Petitioners here [] contend that the constitutional violations occurring at Elkton as a result of the pandemic can be remedied only by release. The BOP's framing of the requested relief as seeking transfer or improvement to the BOP's COVID-19 response procedures overlooks the fact that petitioners in the subclass seek release. Because petitioners seek release from confinement, “the heart of habeas corpus,” Preiser, 411 U.S. at 498, 93 S.Ct. 1827, jurisdiction is proper under § 2241.

Id. at 838. This Court is bound by that decision.

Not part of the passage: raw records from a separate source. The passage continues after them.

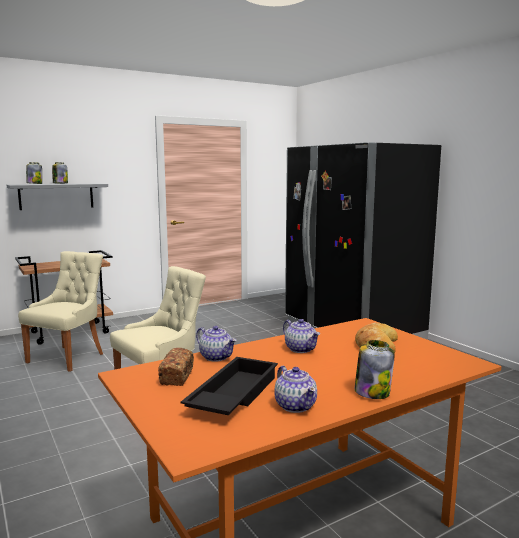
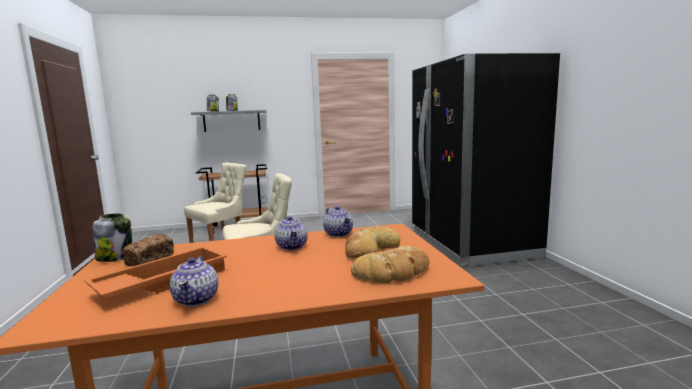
camera: 20 degrees right, 0 degrees up
(216, 357) = (209, 247): teapot -> teapot (339, 234)
(232, 395) = (163, 281): black tray -> orange tray
(372, 392) = (291, 295): jar -> jar (115, 257)
(424, 363) = (394, 272): none -> bread

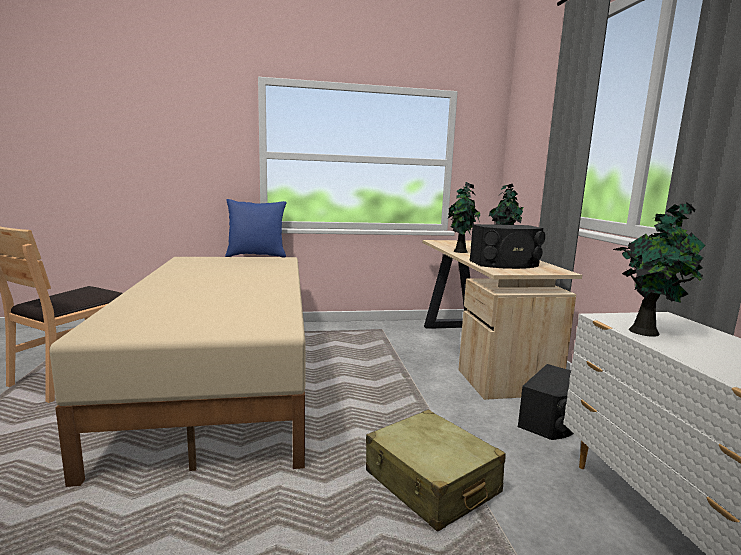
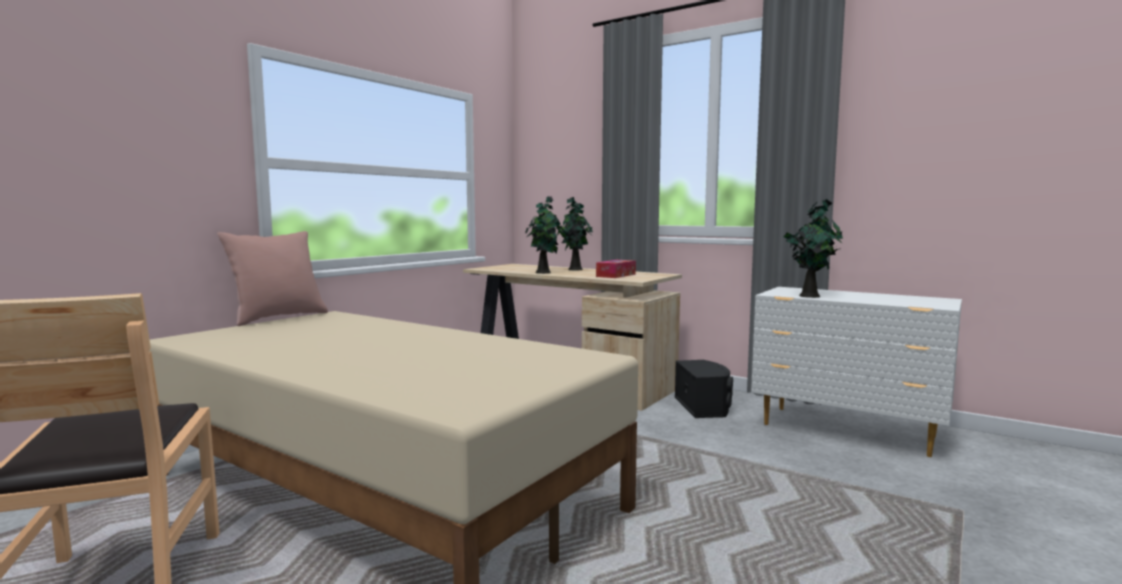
camera: 45 degrees left, 5 degrees down
(256, 256) = (278, 318): blue pillow -> pink pillow
(431, 483) = (722, 471): beige suitcase -> none
(506, 264) = (616, 275): black speaker -> tissue box

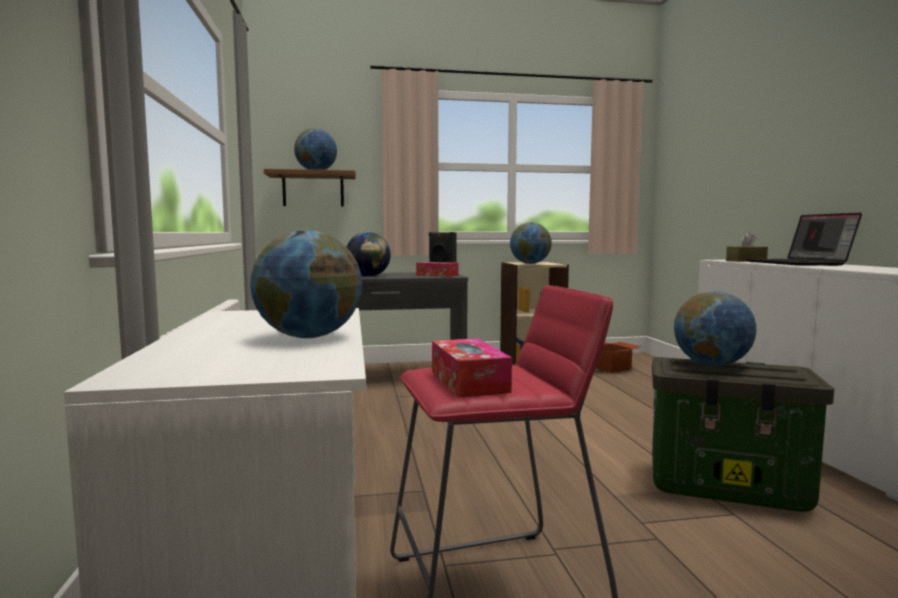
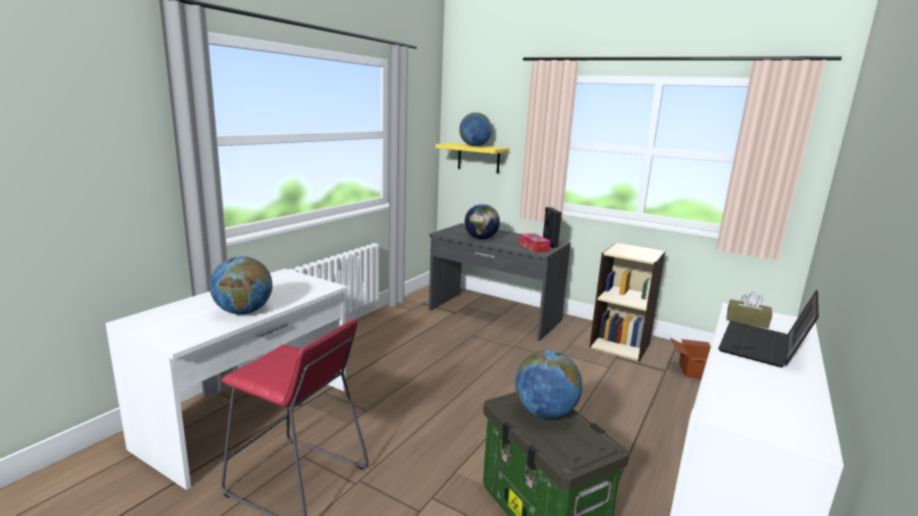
camera: 40 degrees right, 10 degrees up
(313, 190) = (478, 158): brown shelf -> yellow shelf
(468, 381) = (272, 365): tissue box -> none
(530, 263) = (624, 252): globe -> none

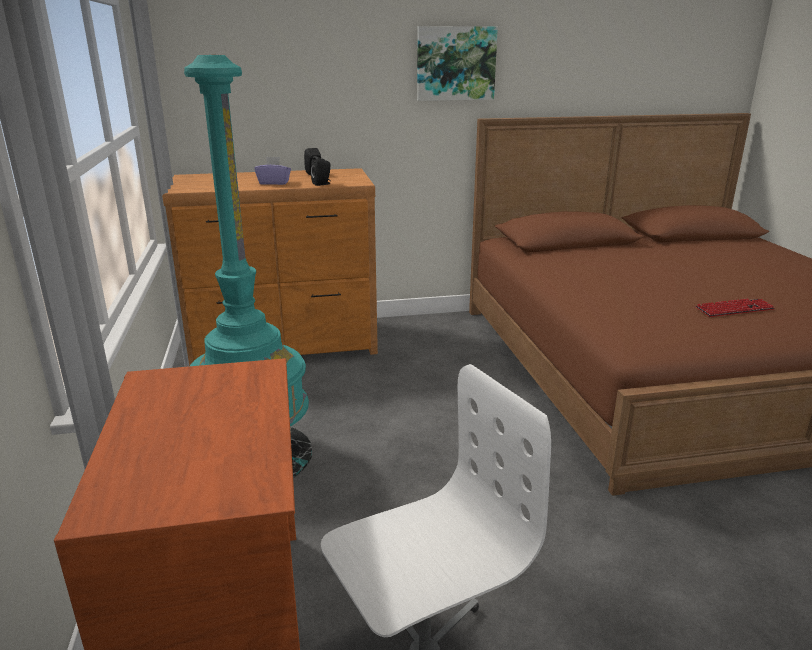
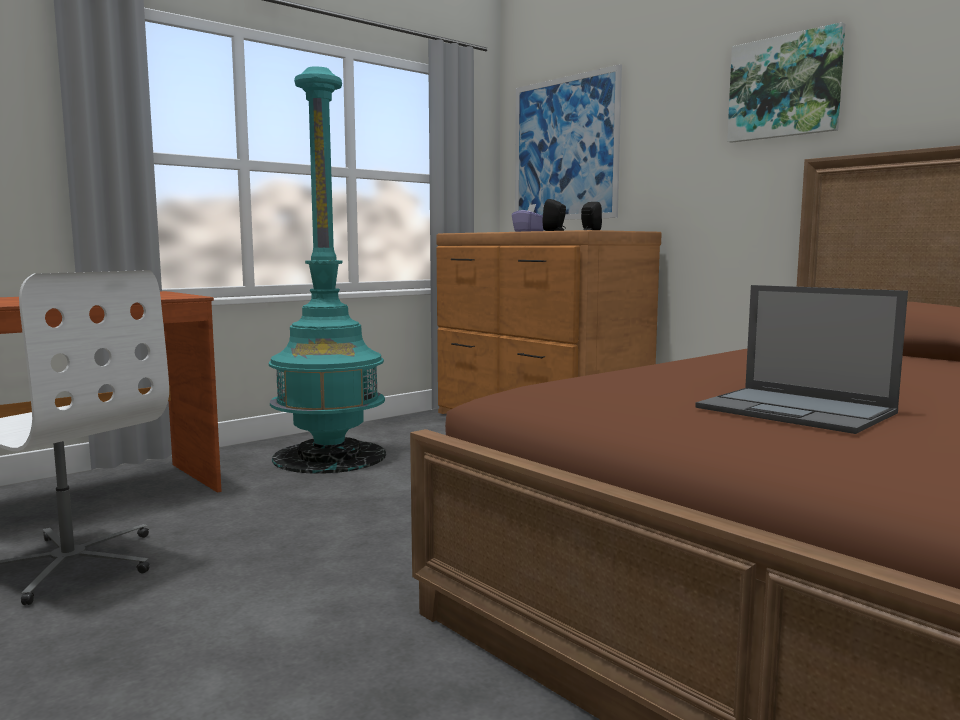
camera: 60 degrees right, 15 degrees down
(243, 91) = (564, 149): none -> picture
(734, 309) = (797, 411): keyboard -> laptop

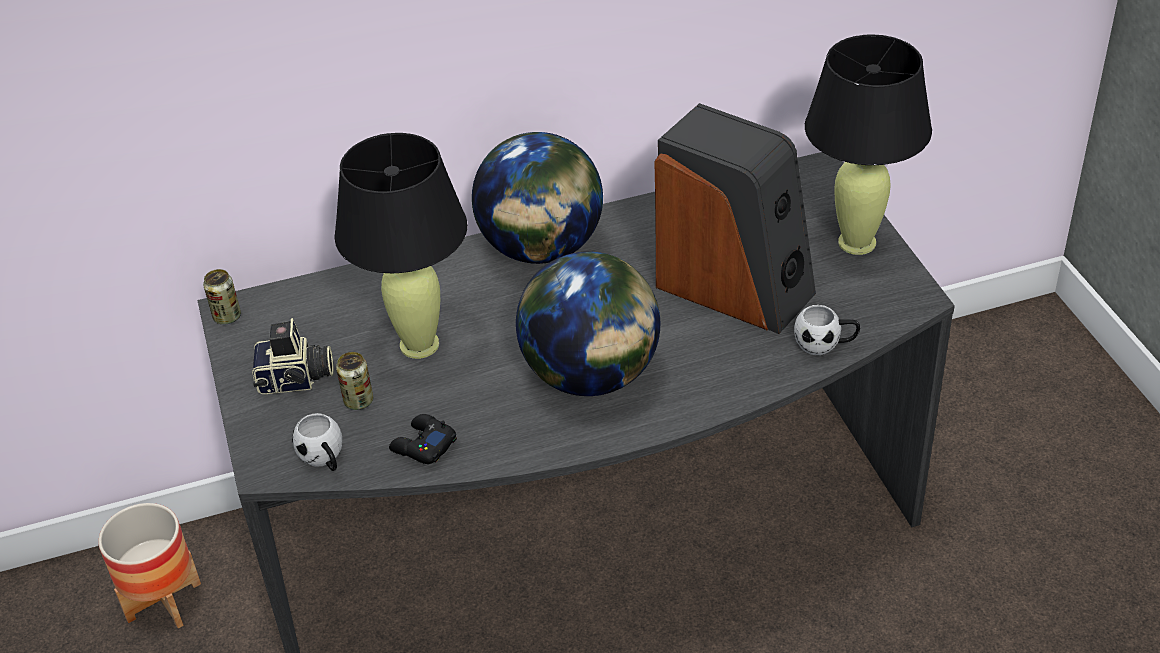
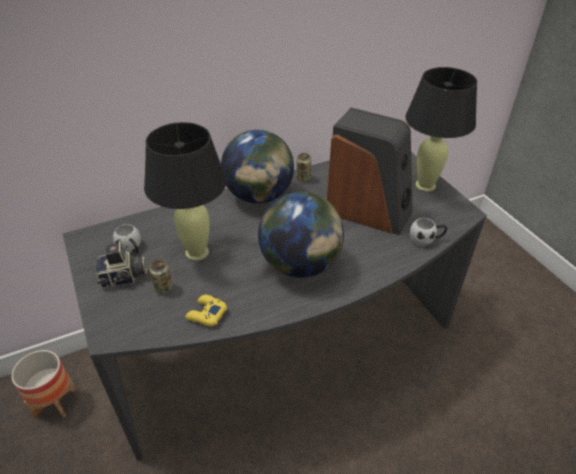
camera: 10 degrees left, 0 degrees up
(227, 317) = (80, 242): can -> can (303, 178)
(324, 460) = (145, 327): white mug -> white mug (131, 249)
(423, 445) = (206, 314): black game controller -> yellow game controller

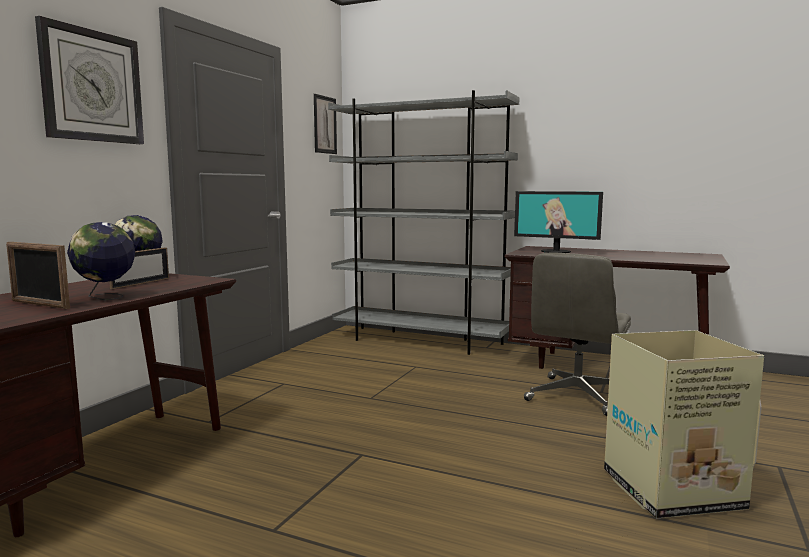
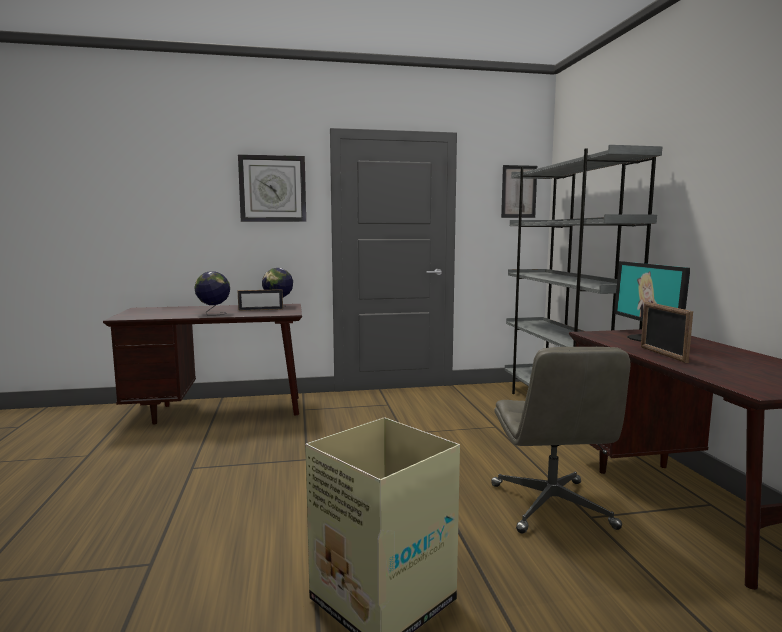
camera: 55 degrees right, 0 degrees up
(40, 304) = (187, 312): picture frame -> picture frame (662, 354)
(576, 396) = (552, 507): grey office chair -> grey office chair turned 90 degrees counterclockwise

The Sixth Circuit noted in Cameron that Respondent’s argument that no cognizable habeas claim had been presented was “inconsistent” with the holding in Wilson, but declined to address this non-jurisdictional procedural issue, instead denying the claim on the merits. Cameron, 815 F.App’x at 983 n.1. Moreover, this Court previously has rejected Respondent’s argument, see Horner v. Warden, Belmont Corr. Inst., No. 2:20-cv-6118, 2021 WL 540057, at *1 (S.D. Ohio Jan. 8, 2021) (“Where the petitioner requests immediate release from confinement, his claim may properly be addressed in a petition for a writ of habeas corpus.”) (citations omitted); Aultman v. Shoop, No. 2:20-cv-3304, 2020 WL 4287535, at *1 (S.D. Ohio July 27, 2020) (Plaintiff’s request for immediate release from custody fails to state a claim under 42 U.S.C. § 1983 and must be brought under the provision of 28 U.S.C. § 2241) (citing Wilson, 961 F.3d at 838); Gerald v. Warden, Lebanon Corr. Inst., No. 1:20-cv-603, 2020 WL 8370958, at * 2 (S.D. Ohio Aug. 27, 2020) (concluding that state prisoners’ COVID-19 claims may properly be

brought under the provision of 28 U.S.C. § 2241) (citing Van Diver v. Nagy, No. 20-11340, 2020 WL 4696598, at *2 (E.D. Mich. Aug. 13, 2020) (other citations omitted)) as have other federal district courts in the Sixth Circuit, see Blackburn v. Noble, 479 F.Supp.3d 531, -- (E.D. Ky. 2020) (the provision of 28 U.S.C. § 2241 provides avenue of relief for state prisoners seeking immediate release based on COVID-19) (citing Wilson, 961 F.3d at 838; Malam v.